Step 1 is a bit of a "draw the rest of the owl" step in that it's either done for you on your specific platform with default settings already or you have to go do all of the actually hard stuff of building the app (and sure enough that's where the typical cmake build step is hidden as well). Step 2 is just "and remember to link your code against the hard part when you compile it, by the way here's a single minimal example".

Maxatar · 2024-06-13T16:52:30 1718297550

Step 1 is:

  cmake .
  make
  make install

boxed · 2024-06-12T16:35:09 1718210109

C, not C++

hartator · 2024-06-13T10:46:52 1718275612

We open sourced our Ruby bindings and port:

- https://github.com/serpapi/nokolexbor

- https://serpapi.com/blog/nokolexbor-a-performance-focused-ht...

It is super fast compared to Nokogiri with libxml.

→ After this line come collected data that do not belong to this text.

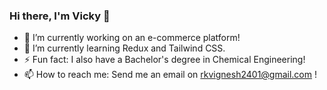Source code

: ###                   Hi there, I'm Vicky 👋

- 🔭 I’m currently working on an e-commerce platform!
- 🌱 I’m currently learning Redux and Tailwind CSS.
- ⚡ Fun fact: I also have a Bachelor's degree in Chemical Engineering!
- 📫 How to reach me: Send me an email on rkvignesh2401@gmail.com !

<!--
**rkv-2401/rkv-2401** is a ✨ _special_ ✨ repository because its `README.md` (this file) appears on your GitHub profile.

Here are some ideas to get you started:

- 🔭 I’m currently working on ...
- 🌱 I’m currently learning ...
- 👯 I’m looking to collaborate on ...
- 🤔 I’m looking for help with ...
- 💬 Ask me about ...
- 📫 How to reach me: ...
- 😄 Pronouns: ...
- ⚡ Fun fact: ...
-->
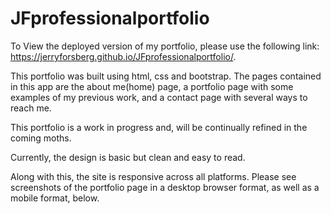 # JFprofessionalportfolio

To View the deployed version of my portfolio, please use the following link: https://jerryforsberg.github.io/JFprofessionalportfolio/.

This portfolio was built using html, css and bootstrap. The pages contained in this app are the about me(home) page, a portfolio page with some examples of my previous work, and a contact page with several ways to reach me. 

This portfolio is a work in progress and, will be continually refined in the coming moths. 

Currently, the design is basic but clean and easy to read. 

Along with this, the site is responsive across all platforms. Please see screenshots of the portfolio page in a desktop browser format, as well as a mobile format, below. 

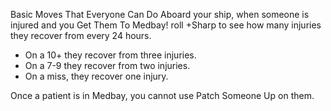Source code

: Basic Moves That Everyone Can Do
Aboard your ship, when someone is injured and you Get Them To Medbay! roll +Sharp to see how many injuries they recover from every 24 hours. 
* On a 10+ they recover from three injuries.
* On a 7-9 they recover from two injuries.
* On a miss, they recover one injury.

Once a patient is in Medbay, you cannot use Patch Someone Up on them.
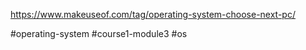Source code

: https://www.makeuseof.com/tag/operating-system-choose-next-pc/

#operating-system #course1-module3 #os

thomasfromcdnjs · 2024-06-12T17:04:21 1718211861

Inspiring infrastructure.

The module aspect is super cool, is there much adoption with any other projects using the individual modules? e.g. a webparser using the dom module

troupo · 2024-06-12T20:31:48 1718224308

Quite unusual to see Elixir among languages supported via bindings

lelanthran · 2024-06-12T20:44:23 1718225063

> Quite unusual to see Elixir among languages supported via bindings

Not due to difficulty, usually. Bindings to non-mainstream languages are unusual to see.

I never heard of a language that couldn't interface to C in one way or another; it's one of the advantages of using C over (say) C++.